Array.map f a は配列 a のすべての要素に f を適用し、その結果を配列にして返します。[| f a.(0); f a.(1); ...; f a.(Array.length a - 1) |] と同値です。

val iteri : (int -> 'a -> unit) -> 'a array -> unit

Array.iter と同じですが、1 つ目の引数には要素のインデックスを、2 つ目の引数に要素を入れて関数を呼び出します。

val mapi : (int -> 'a -> 'b) -> 'a array -> 'b array

Array.map と同じですが、1 つ目の引数には要素のインデックスを、2 つ目の引数に要素を入れて関数を呼び出します。

val fold_left : ('a -> 'b -> 'a) -> 'a -> 'b array -> 'a

Array.fold_left f x a は f (... (f (f x a.(0)) a.(1)) ...) a.(n-1) を計算します (n は配列 a の長さです) 。

val fold_right : ('a -> 'b -> 'b) -> 'a array -> 'b -> 'b

Array.fold_right f a x は f a.(0) (f a.(1) ( ... (f a.(n-1) x) ...)) を計算します (n は配列 a の長さです) 。

Sorting

val sort : ('a -> 'a -> int) -> 'a array -> unit

配列を昇順にソートします。

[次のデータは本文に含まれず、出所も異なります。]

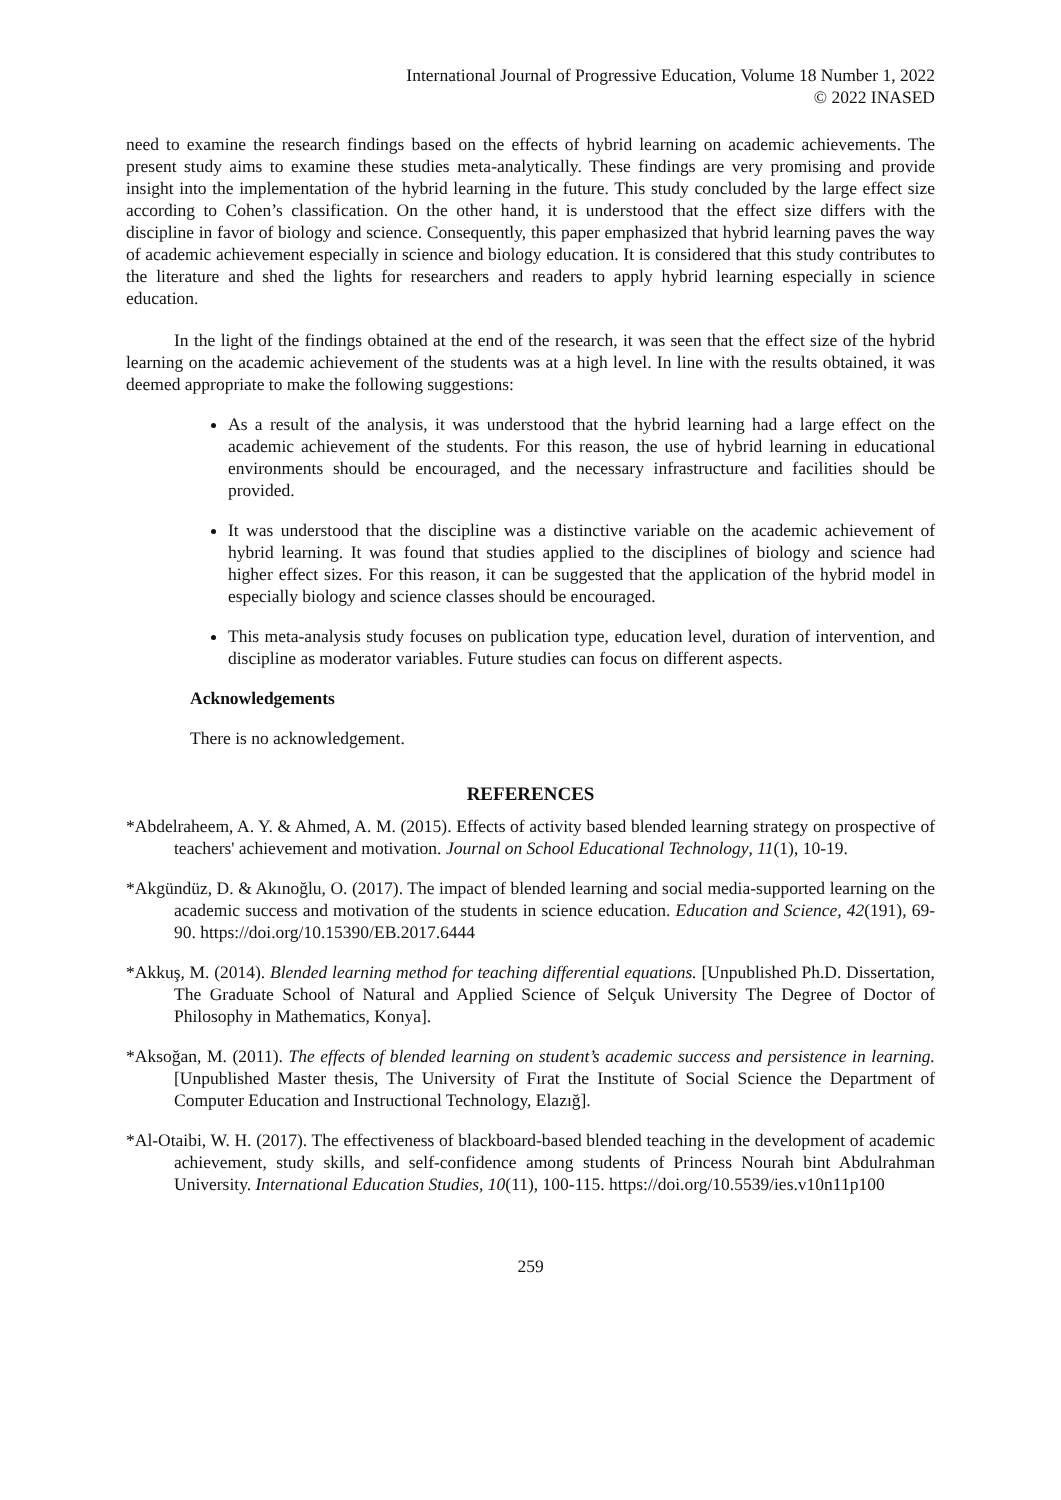International Journal of Progressive Education, Volume 18 Number 1, 2022
© 2022 INASED
need to examine the research findings based on the effects of hybrid learning on academic achievements. The present study aims to examine these studies meta-analytically. These findings are very promising and provide insight into the implementation of the hybrid learning in the future. This study concluded by the large effect size according to Cohen’s classification. On the other hand, it is understood that the effect size differs with the discipline in favor of biology and science. Consequently, this paper emphasized that hybrid learning paves the way of academic achievement especially in science and biology education. It is considered that this study contributes to the literature and shed the lights for researchers and readers to apply hybrid learning especially in science education.
In the light of the findings obtained at the end of the research, it was seen that the effect size of the hybrid learning on the academic achievement of the students was at a high level. In line with the results obtained, it was deemed appropriate to make the following suggestions:
As a result of the analysis, it was understood that the hybrid learning had a large effect on the academic achievement of the students. For this reason, the use of hybrid learning in educational environments should be encouraged, and the necessary infrastructure and facilities should be provided.
It was understood that the discipline was a distinctive variable on the academic achievement of hybrid learning. It was found that studies applied to the disciplines of biology and science had higher effect sizes. For this reason, it can be suggested that the application of the hybrid model in especially biology and science classes should be encouraged.
This meta-analysis study focuses on publication type, education level, duration of intervention, and discipline as moderator variables. Future studies can focus on different aspects.
Acknowledgements
There is no acknowledgement.
REFERENCES
*Abdelraheem, A. Y. & Ahmed, A. M. (2015). Effects of activity based blended learning strategy on prospective of teachers' achievement and motivation. Journal on School Educational Technology, 11(1), 10-19.
*Akgündüz, D. & Akınoğlu, O. (2017). The impact of blended learning and social media-supported learning on the academic success and motivation of the students in science education. Education and Science, 42(191), 69-90. https://doi.org/10.15390/EB.2017.6444
*Akkuş, M. (2014). Blended learning method for teaching differential equations. [Unpublished Ph.D. Dissertation, The Graduate School of Natural and Applied Science of Selçuk University The Degree of Doctor of Philosophy in Mathematics, Konya].
*Aksoğan, M. (2011). The effects of blended learning on student’s academic success and persistence in learning. [Unpublished Master thesis, The University of Fırat the Institute of Social Science the Department of Computer Education and Instructional Technology, Elazığ].
*Al-Otaibi, W. H. (2017). The effectiveness of blackboard-based blended teaching in the development of academic achievement, study skills, and self-confidence among students of Princess Nourah bint Abdulrahman University. International Education Studies, 10(11), 100-115. https://doi.org/10.5539/ies.v10n11p100
259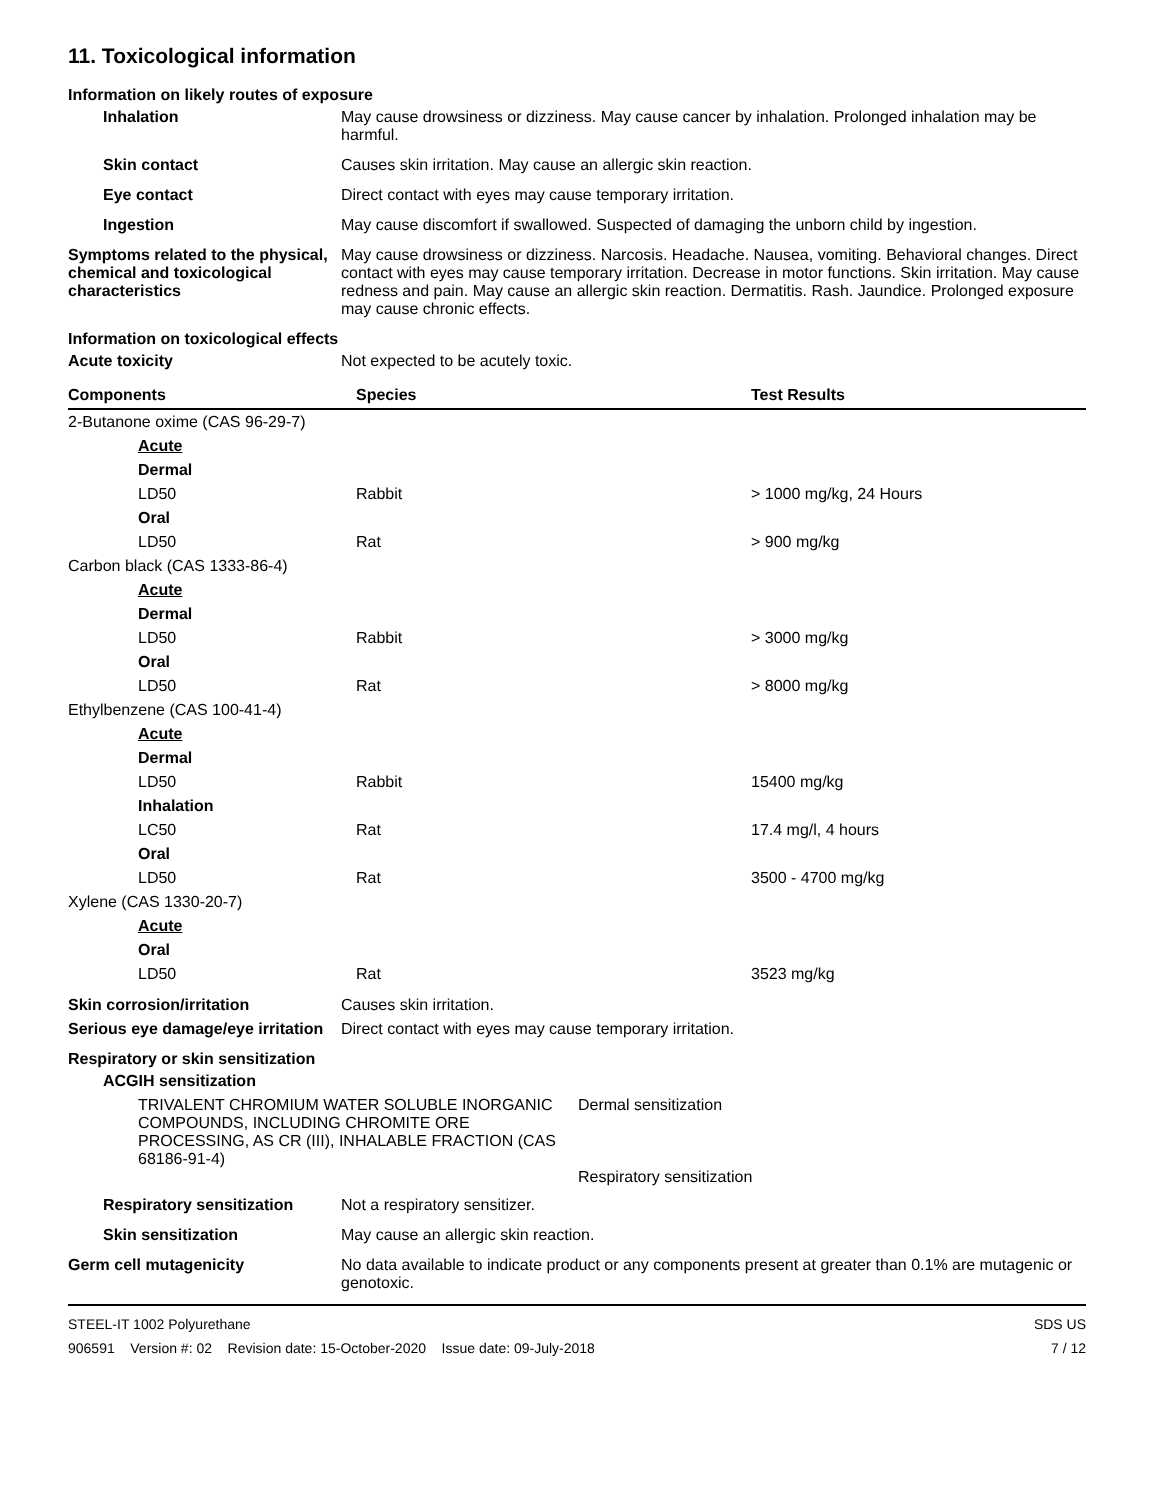11. Toxicological information
Information on likely routes of exposure
Inhalation May cause drowsiness or dizziness. May cause cancer by inhalation. Prolonged inhalation may be harmful.
Skin contact Causes skin irritation. May cause an allergic skin reaction.
Eye contact Direct contact with eyes may cause temporary irritation.
Ingestion May cause discomfort if swallowed. Suspected of damaging the unborn child by ingestion.
Symptoms related to the physical, chemical and toxicological characteristics
May cause drowsiness or dizziness. Narcosis. Headache. Nausea, vomiting. Behavioral changes. Direct contact with eyes may cause temporary irritation. Decrease in motor functions. Skin irritation. May cause redness and pain. May cause an allergic skin reaction. Dermatitis. Rash. Jaundice. Prolonged exposure may cause chronic effects.
Information on toxicological effects
Acute toxicity Not expected to be acutely toxic.
| Components | Species | Test Results |
| --- | --- | --- |
| 2-Butanone oxime (CAS 96-29-7) | | |
| Acute | | |
| Dermal | | |
| LD50 | Rabbit | > 1000 mg/kg, 24 Hours |
| Oral | | |
| LD50 | Rat | > 900 mg/kg |
| Carbon black (CAS 1333-86-4) | | |
| Acute | | |
| Dermal | | |
| LD50 | Rabbit | > 3000 mg/kg |
| Oral | | |
| LD50 | Rat | > 8000 mg/kg |
| Ethylbenzene (CAS 100-41-4) | | |
| Acute | | |
| Dermal | | |
| LD50 | Rabbit | 15400 mg/kg |
| Inhalation | | |
| LC50 | Rat | 17.4 mg/l, 4 hours |
| Oral | | |
| LD50 | Rat | 3500 - 4700 mg/kg |
| Xylene (CAS 1330-20-7) | | |
| Acute | | |
| Oral | | |
| LD50 | Rat | 3523 mg/kg |
Skin corrosion/irritation Causes skin irritation.
Serious eye damage/eye irritation
Direct contact with eyes may cause temporary irritation.
Respiratory or skin sensitization
ACGIH sensitization
TRIVALENT CHROMIUM WATER SOLUBLE INORGANIC COMPOUNDS, INCLUDING CHROMITE ORE PROCESSING, AS CR (III), INHALABLE FRACTION (CAS 68186-91-4)
Dermal sensitization
Respiratory sensitization
Respiratory sensitization
Not a respiratory sensitizer.
Skin sensitization May cause an allergic skin reaction.
Germ cell mutagenicity No data available to indicate product or any components present at greater than 0.1% are mutagenic or genotoxic.
STEEL-IT 1002 Polyurethane
906591 Version #: 02 Revision date: 15-October-2020 Issue date: 09-July-2018
SDS US
7 / 12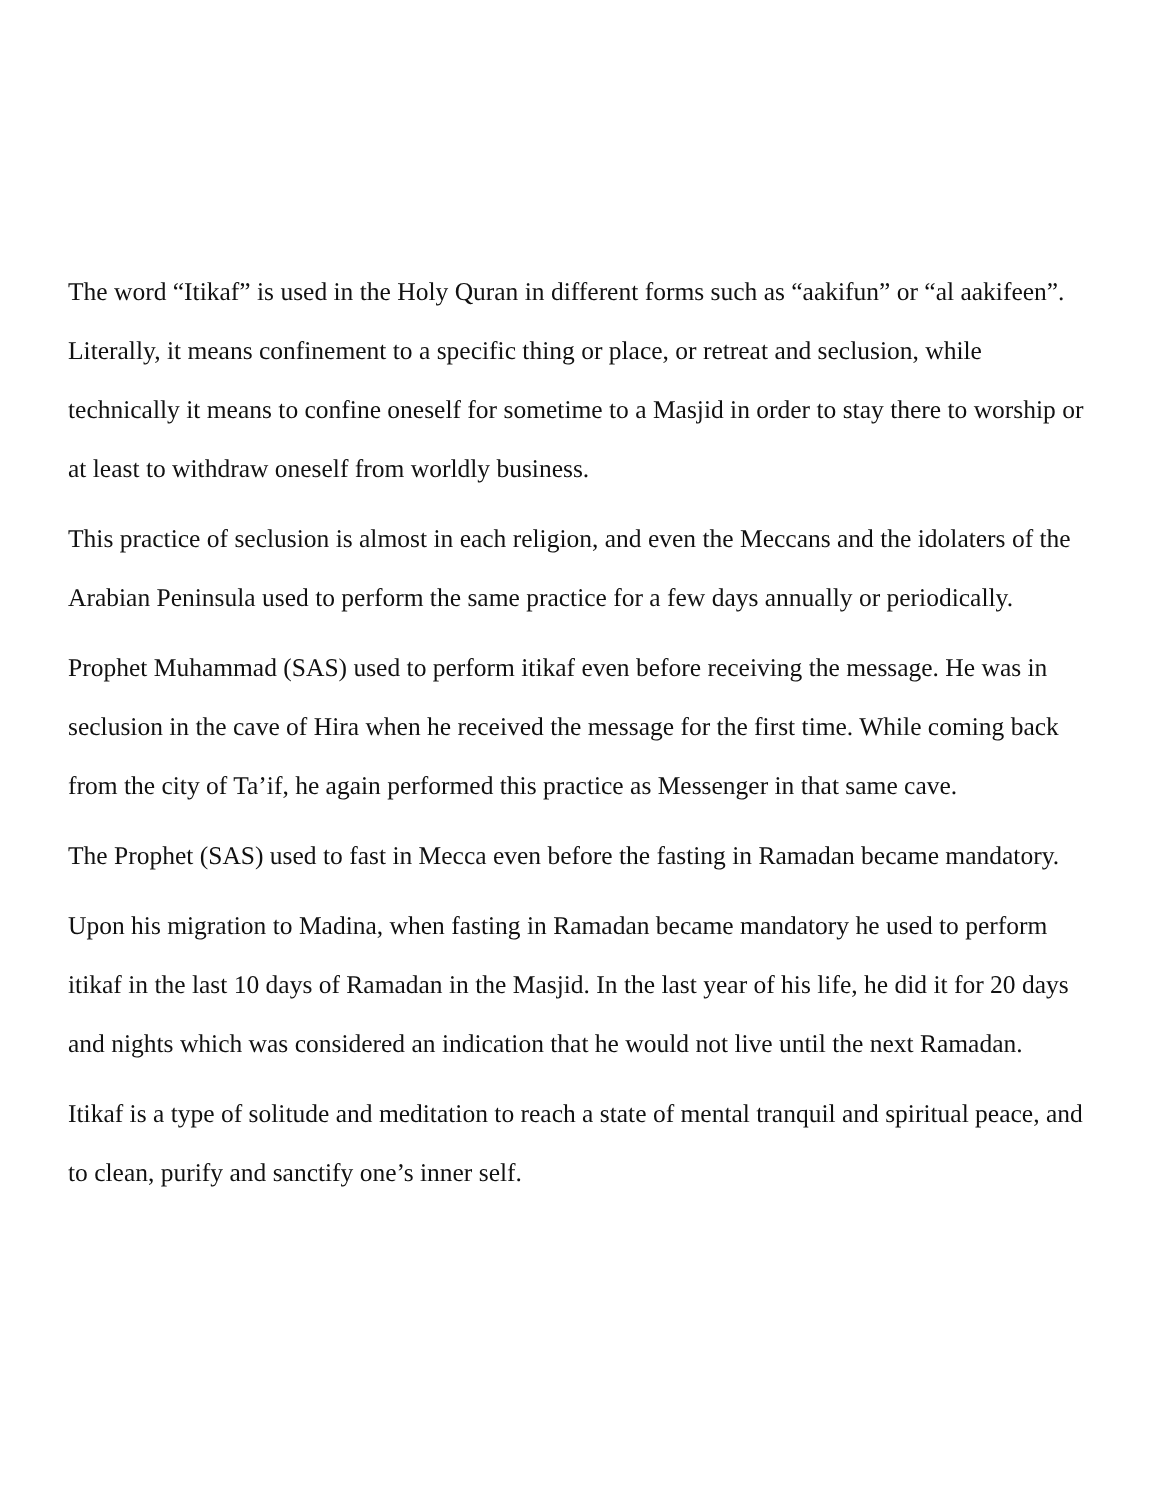The word “Itikaf” is used in the Holy Quran in different forms such as “aakifun” or “al aakifeen”. Literally, it means confinement to a specific thing or place, or retreat and seclusion, while technically it means to confine oneself for sometime to a Masjid in order to stay there to worship or at least to withdraw oneself from worldly business.
This practice of seclusion is almost in each religion, and even the Meccans and the idolaters of the Arabian Peninsula used to perform the same practice for a few days annually or periodically.
Prophet Muhammad (SAS) used to perform itikaf even before receiving the message. He was in seclusion in the cave of Hira when he received the message for the first time. While coming back from the city of Ta’if, he again performed this practice as Messenger in that same cave.
The Prophet (SAS) used to fast in Mecca even before the fasting in Ramadan became mandatory.
Upon his migration to Madina, when fasting in Ramadan became mandatory he used to perform itikaf in the last 10 days of Ramadan in the Masjid. In the last year of his life, he did it for 20 days and nights which was considered an indication that he would not live until the next Ramadan.
Itikaf is a type of solitude and meditation to reach a state of mental tranquil and spiritual peace, and to clean, purify and sanctify one’s inner self.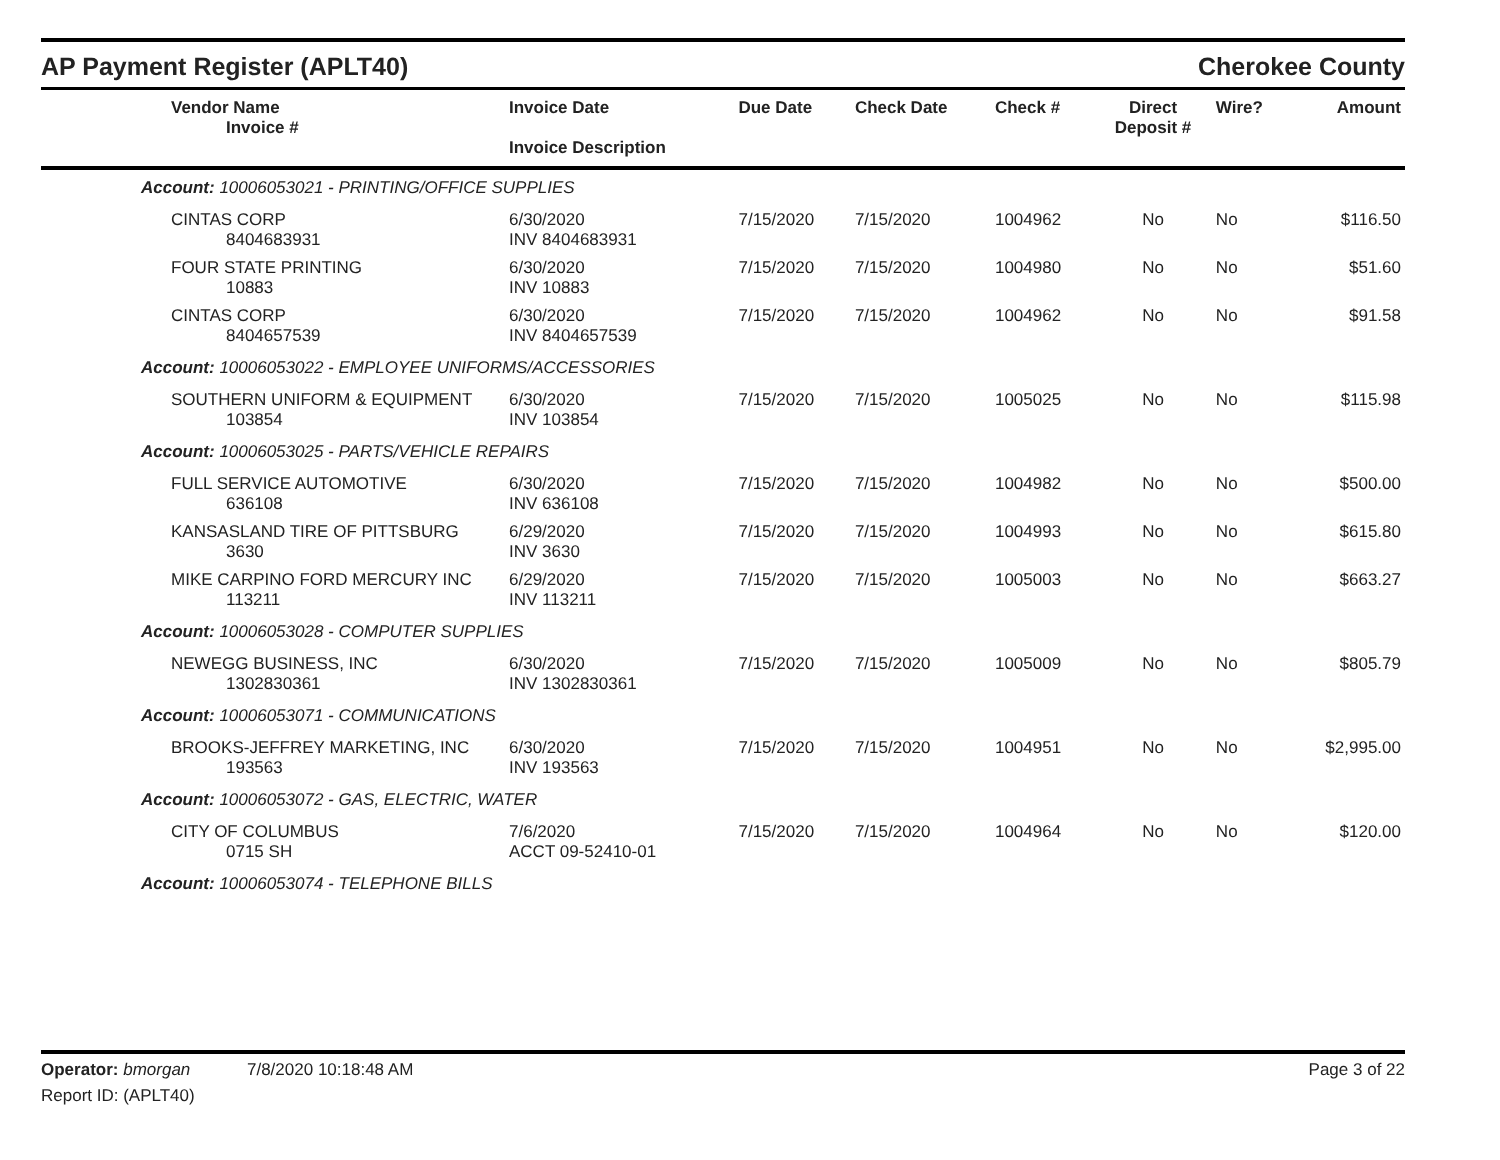AP Payment Register (APLT40)
Cherokee County
| Vendor Name Invoice # | Invoice Date Invoice Description | Due Date | Check Date | Check # | Direct Deposit # | Wire? | Amount |
| --- | --- | --- | --- | --- | --- | --- | --- |
| Account: 10006053021 - PRINTING/OFFICE SUPPLIES | | | | | | | |
| CINTAS CORP 8404683931 | 6/30/2020 INV 8404683931 | 7/15/2020 | 7/15/2020 | 1004962 | No | No | $116.50 |
| FOUR STATE PRINTING 10883 | 6/30/2020 INV 10883 | 7/15/2020 | 7/15/2020 | 1004980 | No | No | $51.60 |
| CINTAS CORP 8404657539 | 6/30/2020 INV 8404657539 | 7/15/2020 | 7/15/2020 | 1004962 | No | No | $91.58 |
| Account: 10006053022 - EMPLOYEE UNIFORMS/ACCESSORIES | | | | | | | |
| SOUTHERN UNIFORM & EQUIPMENT 103854 | 6/30/2020 INV 103854 | 7/15/2020 | 7/15/2020 | 1005025 | No | No | $115.98 |
| Account: 10006053025 - PARTS/VEHICLE REPAIRS | | | | | | | |
| FULL SERVICE AUTOMOTIVE 636108 | 6/30/2020 INV 636108 | 7/15/2020 | 7/15/2020 | 1004982 | No | No | $500.00 |
| KANSASLAND TIRE OF PITTSBURG 3630 | 6/29/2020 INV 3630 | 7/15/2020 | 7/15/2020 | 1004993 | No | No | $615.80 |
| MIKE CARPINO FORD MERCURY INC 113211 | 6/29/2020 INV 113211 | 7/15/2020 | 7/15/2020 | 1005003 | No | No | $663.27 |
| Account: 10006053028 - COMPUTER SUPPLIES | | | | | | | |
| NEWEGG BUSINESS, INC 1302830361 | 6/30/2020 INV 1302830361 | 7/15/2020 | 7/15/2020 | 1005009 | No | No | $805.79 |
| Account: 10006053071 - COMMUNICATIONS | | | | | | | |
| BROOKS-JEFFREY MARKETING, INC 193563 | 6/30/2020 INV 193563 | 7/15/2020 | 7/15/2020 | 1004951 | No | No | $2,995.00 |
| Account: 10006053072 - GAS, ELECTRIC, WATER | | | | | | | |
| CITY OF COLUMBUS 0715 SH | 7/6/2020 ACCT 09-52410-01 | 7/15/2020 | 7/15/2020 | 1004964 | No | No | $120.00 |
| Account: 10006053074 - TELEPHONE BILLS | | | | | | | |
Operator: bmorgan 7/8/2020 10:18:48 AM Page 3 of 22
Report ID: (APLT40)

比較関数は引数が同じ時 0 を、1 つ目の要素が大きいときは正の数を、1 つ目の要素が小さい時は負の数を返します (比較関数の詳細は後述) 。たとえば、Pervasives.compare は適切な比較関数です (データのなかに浮動小数の NaN 値がない場合ですが) 。Array.sort を実行すると、配列は昇順にソートされて置き換えられます。Array.sort はヒープ量一定で、(最大でも) 対数分のスタック量で実行されることが保証されています。

現在の実装はヒープソートです。これは一定のスタック量実行されます。

比較関数を詳しく説明します。a を配列、cmp を比較関数としたとき、配列 a の要素 x 、y 、z に対して次の 2 つの条件が常に成り立つ必要があります。

  • cmp y x < 0 が成り立ち、また成り立つときに限り cmp x y > 0 が成り立つ
  • cmp x y >= 0 と cmp y z >= 0 が成り立つ時 cmp x z >= 0 が成り立つ

Array.sort が終了すると、配列 a は以前と同じ要素を、すべてのインデックス i と j に対して以下が成り立つように再配置されています。

  • i >= j が成り立ち、また成り立つときに限り cmp a.(i) a.(j) >= 0
val stable_sort : ('a -> 'a -> int) -> 'a array -> unit

Array.sort と同じですが、アルゴリズムが stable です (比較が等しいときは元の順を保ちます) 。また、ヒープ量が一定であることを保証していません。

現在の実装はマージソートです。これは配列の長さを n として、n/2 ワード分のヒープ量で実行されます。こちらのほうが大抵の場合において現在の Array.sort の実装より速いです。

val fast_sort : ('a -> 'a -> int) -> 'a array -> unit

典型的な入力に対して Array.sort か Array.stable_sort の速い方と同じ処理をします。